A major pathway by which IL-6 and other proinflammatory cytokines are regulated is the HPA axis. Glucocorticoids, the final product of HPA-axis activation, are potent inhibitors of cytokine activity and inflammatory responses
(40). Besides increased release, another mechanism that may contribute to higher than normal IL-6 in medically ill patients with depression is disruption of glucocorticoid-mediated feedback inhibition of cytokine production. Disruption of glucocorticoid-mediated feedback pathways is evidenced by postdexamethasone nonsuppression of cortisol. In this study, subjects with cancer and major depression exhibited a high rate of postdexamethasone cortisol nonsuppression (63%). In addition, the positive correlation between Hamilton depression scale scores and postdexamethasone cortisol plasma concentrations confirms and extends a large body of literature documenting the relationship between severity of major depression and alterations in glucocorticoid-mediated feedback inhibition
(41). Nevertheless, patients with certain types of cancers, i.e., cancers of the pancreas and/or gastroesophageal tract, may be more prone to postdexamethasone cortisol nonsuppression, irrespective of depression. For example, Joffe and colleagues
(7) reported that all of six patients with pancreatic cancer were cortisol nonsuppressors, even though only one of the six had a diagnosis of major depression. Moreover, five of six patients with gastric cancer were cortisol nonsuppressors, even though none of the gastric cancer patients was diagnosed with major depression. In this study, all of the four patients with pancreatic cancer and comorbid depression were cortisol nonsuppressors. However, only one of the four patients with pancreatic cancer without comorbid depression were cortisol nonsuppressors. Our results are consistent with those of Evans et al.

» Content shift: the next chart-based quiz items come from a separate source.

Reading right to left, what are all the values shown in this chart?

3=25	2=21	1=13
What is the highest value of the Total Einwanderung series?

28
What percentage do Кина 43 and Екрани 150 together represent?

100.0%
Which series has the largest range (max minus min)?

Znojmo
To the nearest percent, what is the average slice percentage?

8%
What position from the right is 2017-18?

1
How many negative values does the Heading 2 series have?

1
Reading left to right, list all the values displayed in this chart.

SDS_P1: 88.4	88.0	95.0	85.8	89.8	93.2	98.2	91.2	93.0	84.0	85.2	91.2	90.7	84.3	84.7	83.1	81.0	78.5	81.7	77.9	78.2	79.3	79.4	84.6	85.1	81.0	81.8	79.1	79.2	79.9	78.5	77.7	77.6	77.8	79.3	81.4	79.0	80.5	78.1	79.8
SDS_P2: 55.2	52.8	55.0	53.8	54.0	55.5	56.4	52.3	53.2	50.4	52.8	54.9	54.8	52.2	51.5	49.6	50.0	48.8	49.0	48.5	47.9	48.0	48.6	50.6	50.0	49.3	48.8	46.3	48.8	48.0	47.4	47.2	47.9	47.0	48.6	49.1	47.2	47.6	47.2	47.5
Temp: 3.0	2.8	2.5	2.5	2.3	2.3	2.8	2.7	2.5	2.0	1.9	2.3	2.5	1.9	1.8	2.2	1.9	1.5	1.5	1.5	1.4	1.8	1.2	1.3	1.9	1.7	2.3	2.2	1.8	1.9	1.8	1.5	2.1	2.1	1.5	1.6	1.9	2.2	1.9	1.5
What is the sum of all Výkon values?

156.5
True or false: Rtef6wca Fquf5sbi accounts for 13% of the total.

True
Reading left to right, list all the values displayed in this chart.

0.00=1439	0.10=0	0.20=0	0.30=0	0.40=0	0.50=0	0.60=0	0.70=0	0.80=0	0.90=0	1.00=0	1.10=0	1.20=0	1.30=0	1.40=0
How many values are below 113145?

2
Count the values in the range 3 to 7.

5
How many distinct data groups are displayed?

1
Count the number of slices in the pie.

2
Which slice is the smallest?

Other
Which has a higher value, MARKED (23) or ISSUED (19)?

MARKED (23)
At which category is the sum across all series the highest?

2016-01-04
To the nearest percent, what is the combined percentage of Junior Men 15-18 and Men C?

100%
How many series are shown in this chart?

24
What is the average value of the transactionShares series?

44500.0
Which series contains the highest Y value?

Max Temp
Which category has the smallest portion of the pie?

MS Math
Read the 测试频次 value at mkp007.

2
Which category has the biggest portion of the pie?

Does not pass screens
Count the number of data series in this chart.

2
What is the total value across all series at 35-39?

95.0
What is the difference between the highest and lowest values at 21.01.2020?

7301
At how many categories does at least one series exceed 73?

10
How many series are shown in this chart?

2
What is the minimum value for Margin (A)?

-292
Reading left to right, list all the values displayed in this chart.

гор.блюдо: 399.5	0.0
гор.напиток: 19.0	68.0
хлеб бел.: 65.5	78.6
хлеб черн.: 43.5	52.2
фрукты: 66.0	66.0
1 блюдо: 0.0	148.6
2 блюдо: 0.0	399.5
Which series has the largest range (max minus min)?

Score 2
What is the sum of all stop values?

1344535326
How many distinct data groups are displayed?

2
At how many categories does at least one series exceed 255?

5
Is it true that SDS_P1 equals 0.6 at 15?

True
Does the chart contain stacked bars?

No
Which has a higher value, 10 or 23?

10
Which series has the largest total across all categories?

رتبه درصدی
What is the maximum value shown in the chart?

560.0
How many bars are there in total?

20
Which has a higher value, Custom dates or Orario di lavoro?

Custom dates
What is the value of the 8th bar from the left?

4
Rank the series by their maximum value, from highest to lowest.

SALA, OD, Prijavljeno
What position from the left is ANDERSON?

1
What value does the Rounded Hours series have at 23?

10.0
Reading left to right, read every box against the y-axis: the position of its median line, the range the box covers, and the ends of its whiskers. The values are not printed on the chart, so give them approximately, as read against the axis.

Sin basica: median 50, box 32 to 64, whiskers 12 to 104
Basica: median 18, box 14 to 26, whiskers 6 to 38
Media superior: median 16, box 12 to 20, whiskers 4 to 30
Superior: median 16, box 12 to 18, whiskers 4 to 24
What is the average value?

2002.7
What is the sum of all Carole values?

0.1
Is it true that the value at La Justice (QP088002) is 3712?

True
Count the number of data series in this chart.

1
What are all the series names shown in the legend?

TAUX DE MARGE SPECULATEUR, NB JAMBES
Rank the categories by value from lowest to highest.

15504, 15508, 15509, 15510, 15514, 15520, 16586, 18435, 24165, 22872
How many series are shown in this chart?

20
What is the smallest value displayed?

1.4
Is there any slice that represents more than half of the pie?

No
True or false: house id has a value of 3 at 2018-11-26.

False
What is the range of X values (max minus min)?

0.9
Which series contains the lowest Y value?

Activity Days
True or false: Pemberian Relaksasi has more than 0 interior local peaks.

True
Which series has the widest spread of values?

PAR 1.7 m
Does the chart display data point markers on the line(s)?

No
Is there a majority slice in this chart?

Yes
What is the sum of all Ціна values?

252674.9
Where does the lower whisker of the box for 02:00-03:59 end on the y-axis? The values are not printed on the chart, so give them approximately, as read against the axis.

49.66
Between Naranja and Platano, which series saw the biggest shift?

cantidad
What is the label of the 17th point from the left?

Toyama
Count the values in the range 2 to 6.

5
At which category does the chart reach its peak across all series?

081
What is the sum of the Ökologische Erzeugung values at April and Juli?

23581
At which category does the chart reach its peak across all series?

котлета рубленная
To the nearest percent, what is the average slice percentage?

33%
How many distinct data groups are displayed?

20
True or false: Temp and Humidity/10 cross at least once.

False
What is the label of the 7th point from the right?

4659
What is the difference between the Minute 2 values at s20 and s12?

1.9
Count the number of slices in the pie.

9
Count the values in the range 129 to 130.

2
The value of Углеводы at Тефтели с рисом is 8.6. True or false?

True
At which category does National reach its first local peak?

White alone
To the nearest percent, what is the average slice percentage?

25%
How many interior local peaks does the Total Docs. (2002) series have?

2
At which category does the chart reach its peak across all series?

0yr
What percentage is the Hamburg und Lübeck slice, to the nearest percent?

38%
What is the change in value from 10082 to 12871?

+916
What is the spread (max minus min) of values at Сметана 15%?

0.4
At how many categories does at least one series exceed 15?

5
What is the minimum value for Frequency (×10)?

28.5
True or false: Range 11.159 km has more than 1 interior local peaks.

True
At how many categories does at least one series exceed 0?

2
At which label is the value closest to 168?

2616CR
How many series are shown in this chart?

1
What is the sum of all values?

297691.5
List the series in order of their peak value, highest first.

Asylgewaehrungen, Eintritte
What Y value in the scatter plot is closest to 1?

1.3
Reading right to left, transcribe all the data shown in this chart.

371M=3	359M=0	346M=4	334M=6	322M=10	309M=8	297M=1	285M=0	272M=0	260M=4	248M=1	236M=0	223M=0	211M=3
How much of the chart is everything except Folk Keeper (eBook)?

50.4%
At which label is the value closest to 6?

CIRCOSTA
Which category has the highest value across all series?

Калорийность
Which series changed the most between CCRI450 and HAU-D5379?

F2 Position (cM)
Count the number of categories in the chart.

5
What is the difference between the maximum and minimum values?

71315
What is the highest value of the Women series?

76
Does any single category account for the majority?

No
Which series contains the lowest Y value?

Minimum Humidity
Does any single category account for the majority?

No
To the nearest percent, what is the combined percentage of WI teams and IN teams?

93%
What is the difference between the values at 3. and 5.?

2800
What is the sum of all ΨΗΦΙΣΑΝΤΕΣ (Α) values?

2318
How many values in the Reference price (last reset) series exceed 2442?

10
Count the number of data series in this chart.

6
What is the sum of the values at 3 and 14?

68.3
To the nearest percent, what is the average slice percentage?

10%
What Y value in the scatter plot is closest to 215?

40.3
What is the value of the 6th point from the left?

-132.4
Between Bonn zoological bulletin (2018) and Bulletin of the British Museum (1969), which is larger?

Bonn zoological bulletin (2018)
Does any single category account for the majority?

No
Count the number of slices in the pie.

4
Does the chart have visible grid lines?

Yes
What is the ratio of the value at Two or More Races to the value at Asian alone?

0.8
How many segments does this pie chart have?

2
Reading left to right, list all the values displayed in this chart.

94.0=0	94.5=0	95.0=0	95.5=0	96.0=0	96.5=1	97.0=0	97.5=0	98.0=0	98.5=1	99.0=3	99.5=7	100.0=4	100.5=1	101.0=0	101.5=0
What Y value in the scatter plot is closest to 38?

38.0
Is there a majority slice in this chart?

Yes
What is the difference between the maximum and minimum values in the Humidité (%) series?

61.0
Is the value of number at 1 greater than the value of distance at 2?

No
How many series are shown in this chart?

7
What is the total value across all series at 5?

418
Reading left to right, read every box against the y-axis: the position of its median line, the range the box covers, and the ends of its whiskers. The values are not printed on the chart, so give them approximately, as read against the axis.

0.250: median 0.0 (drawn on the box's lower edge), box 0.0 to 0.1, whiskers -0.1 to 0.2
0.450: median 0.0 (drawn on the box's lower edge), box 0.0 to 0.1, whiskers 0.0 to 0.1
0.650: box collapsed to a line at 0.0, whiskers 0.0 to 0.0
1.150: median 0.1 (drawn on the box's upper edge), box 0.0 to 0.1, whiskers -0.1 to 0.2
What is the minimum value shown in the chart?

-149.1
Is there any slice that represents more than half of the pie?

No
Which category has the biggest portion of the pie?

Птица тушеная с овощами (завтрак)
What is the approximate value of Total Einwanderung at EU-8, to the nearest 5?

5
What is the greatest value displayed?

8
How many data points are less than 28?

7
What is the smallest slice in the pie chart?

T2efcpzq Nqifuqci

(42), who found that 11% of women with gynecologic cancers without psychiatric diagnoses exhibited postdexamethasone cortisol nonsuppression, compared to 40% of those with comorbid major depression. It should be noted that proinflammatory cytokines themselves can disrupt glucocorticoid-mediated negative feedback pathways through direct effects on the glucocorticoid receptor
(43). Although a relationship between IL-6 and postdexamethasone cortisol concentrations in depressed patients has been reported
(44), no correlation was found between these two variables in this study. The small size of the study groups and wide variations in plasma cytokine concentrations may have contributed to these results. Nevertheless, there may be a subpopulation of depressed patients with elevated IL-6 who exhibit postdexamethasone nonsuppression of cortisol.
The psychological distress and dysphoria observed in some patients with cancer represent complex interactions of social, psychological, and biological factors. The data presented herein indicate that one potential source of this distress may be IL-6, which is capable of exerting direct effects on CNS function leading to behavioral symptoms consistent with those seen in major depression. Future studies are warranted to elucidate the role of IL-6 in mood disorder in patients with cancer and/or other medical illnesses with associated immune activation.